Saved data entries
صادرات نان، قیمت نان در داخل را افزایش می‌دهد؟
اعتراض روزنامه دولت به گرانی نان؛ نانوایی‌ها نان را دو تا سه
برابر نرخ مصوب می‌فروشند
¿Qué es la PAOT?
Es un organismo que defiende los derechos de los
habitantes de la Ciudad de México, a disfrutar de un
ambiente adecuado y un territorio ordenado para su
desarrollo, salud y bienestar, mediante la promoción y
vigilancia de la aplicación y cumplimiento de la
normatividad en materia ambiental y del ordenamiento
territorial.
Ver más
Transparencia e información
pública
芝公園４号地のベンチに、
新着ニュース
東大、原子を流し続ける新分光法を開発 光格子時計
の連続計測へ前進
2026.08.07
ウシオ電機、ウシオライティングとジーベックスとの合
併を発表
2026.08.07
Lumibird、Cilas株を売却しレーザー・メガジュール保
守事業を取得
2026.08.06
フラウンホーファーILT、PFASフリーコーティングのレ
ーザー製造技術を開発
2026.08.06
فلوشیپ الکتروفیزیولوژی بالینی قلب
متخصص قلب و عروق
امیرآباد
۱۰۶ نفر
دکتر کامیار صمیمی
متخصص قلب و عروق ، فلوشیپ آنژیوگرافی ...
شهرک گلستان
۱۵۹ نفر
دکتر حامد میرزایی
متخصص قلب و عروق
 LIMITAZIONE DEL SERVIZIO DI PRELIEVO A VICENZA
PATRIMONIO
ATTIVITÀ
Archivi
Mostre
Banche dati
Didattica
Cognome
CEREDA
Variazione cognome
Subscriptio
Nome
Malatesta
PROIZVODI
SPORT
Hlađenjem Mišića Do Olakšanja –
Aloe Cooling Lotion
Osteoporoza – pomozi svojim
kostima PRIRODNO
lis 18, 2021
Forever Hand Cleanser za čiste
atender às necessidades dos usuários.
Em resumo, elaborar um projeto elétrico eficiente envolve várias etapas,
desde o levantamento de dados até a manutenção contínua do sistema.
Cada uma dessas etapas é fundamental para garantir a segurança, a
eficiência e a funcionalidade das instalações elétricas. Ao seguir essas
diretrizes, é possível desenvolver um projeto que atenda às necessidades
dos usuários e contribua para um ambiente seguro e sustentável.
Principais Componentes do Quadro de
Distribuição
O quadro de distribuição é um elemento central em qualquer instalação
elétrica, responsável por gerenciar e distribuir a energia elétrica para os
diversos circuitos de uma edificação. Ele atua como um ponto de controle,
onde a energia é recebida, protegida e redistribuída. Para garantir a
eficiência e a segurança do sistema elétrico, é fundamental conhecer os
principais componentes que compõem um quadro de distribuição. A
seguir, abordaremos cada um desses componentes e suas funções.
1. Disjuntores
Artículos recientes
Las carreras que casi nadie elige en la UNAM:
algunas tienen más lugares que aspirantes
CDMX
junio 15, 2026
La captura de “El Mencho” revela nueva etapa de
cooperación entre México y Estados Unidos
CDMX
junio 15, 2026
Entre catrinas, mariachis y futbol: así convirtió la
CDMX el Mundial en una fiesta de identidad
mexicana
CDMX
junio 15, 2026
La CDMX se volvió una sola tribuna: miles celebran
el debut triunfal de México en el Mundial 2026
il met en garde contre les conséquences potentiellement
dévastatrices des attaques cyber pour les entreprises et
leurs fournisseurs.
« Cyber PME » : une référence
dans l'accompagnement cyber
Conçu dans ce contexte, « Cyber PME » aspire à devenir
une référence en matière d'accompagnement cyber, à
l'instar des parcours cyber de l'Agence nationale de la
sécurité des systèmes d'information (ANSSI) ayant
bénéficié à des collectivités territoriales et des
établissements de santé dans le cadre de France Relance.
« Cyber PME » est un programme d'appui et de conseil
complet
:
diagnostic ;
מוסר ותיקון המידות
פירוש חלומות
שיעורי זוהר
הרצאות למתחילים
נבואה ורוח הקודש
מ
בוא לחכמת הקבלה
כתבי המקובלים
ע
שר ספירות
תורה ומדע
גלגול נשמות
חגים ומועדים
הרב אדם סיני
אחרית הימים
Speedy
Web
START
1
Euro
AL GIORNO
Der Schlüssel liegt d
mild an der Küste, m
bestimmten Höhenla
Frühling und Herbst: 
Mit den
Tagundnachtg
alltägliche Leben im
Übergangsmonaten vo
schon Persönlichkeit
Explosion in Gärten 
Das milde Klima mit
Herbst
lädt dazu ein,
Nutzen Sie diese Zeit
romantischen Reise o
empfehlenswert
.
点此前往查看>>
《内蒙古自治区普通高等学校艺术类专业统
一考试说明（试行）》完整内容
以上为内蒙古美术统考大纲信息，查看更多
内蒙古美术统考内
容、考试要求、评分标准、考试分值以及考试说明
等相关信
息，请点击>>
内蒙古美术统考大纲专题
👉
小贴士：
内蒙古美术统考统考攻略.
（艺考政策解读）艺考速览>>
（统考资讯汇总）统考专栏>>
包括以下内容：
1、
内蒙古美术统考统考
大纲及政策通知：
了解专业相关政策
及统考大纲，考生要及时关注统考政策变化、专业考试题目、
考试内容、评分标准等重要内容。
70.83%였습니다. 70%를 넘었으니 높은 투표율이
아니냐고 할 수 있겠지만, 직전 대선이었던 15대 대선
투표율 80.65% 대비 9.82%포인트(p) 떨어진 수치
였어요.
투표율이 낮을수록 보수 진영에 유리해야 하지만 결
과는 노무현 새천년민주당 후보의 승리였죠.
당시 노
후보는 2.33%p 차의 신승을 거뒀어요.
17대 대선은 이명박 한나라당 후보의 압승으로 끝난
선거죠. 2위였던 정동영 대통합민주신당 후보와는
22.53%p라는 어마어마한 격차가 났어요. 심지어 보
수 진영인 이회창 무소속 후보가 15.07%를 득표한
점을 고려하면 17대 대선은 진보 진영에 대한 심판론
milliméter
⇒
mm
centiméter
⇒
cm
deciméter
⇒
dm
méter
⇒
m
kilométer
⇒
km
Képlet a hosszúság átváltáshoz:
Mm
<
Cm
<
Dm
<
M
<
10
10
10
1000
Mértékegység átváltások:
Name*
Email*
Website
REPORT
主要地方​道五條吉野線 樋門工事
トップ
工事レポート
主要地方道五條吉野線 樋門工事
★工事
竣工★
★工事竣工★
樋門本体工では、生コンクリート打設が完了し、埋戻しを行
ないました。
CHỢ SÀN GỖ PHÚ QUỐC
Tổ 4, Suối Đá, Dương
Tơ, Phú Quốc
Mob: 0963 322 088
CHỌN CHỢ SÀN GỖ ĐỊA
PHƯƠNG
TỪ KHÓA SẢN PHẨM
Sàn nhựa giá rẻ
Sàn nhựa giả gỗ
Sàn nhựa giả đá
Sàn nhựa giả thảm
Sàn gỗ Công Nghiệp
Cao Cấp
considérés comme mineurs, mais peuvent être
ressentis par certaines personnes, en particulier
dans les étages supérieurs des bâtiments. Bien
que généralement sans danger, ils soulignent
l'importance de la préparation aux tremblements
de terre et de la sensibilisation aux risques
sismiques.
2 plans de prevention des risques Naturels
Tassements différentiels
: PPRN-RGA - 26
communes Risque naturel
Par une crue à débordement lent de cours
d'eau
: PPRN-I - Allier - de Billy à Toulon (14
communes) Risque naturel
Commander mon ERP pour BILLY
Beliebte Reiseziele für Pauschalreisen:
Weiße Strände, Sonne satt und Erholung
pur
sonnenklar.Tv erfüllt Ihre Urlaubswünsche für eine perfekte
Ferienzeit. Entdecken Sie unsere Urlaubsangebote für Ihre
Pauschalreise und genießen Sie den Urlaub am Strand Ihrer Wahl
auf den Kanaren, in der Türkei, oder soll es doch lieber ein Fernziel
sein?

Exercise details
Restate, word for word and with nothing added, the lines from the beginning of the records above through the line that contains "ambiente adecuado y".

Answer box
صادرات نان، قیمت نان در داخل را افزایش می‌دهد؟
اعتراض روزنامه دولت به گرانی نان؛ نانوایی‌ها نان را دو تا سه
برابر نرخ مصوب می‌فروشند
¿Qué es la PAOT?
Es un organismo que defiende los derechos de los
habitantes de la Ciudad de México, a disfrutar de un
ambiente adecuado y un territorio ordenado para su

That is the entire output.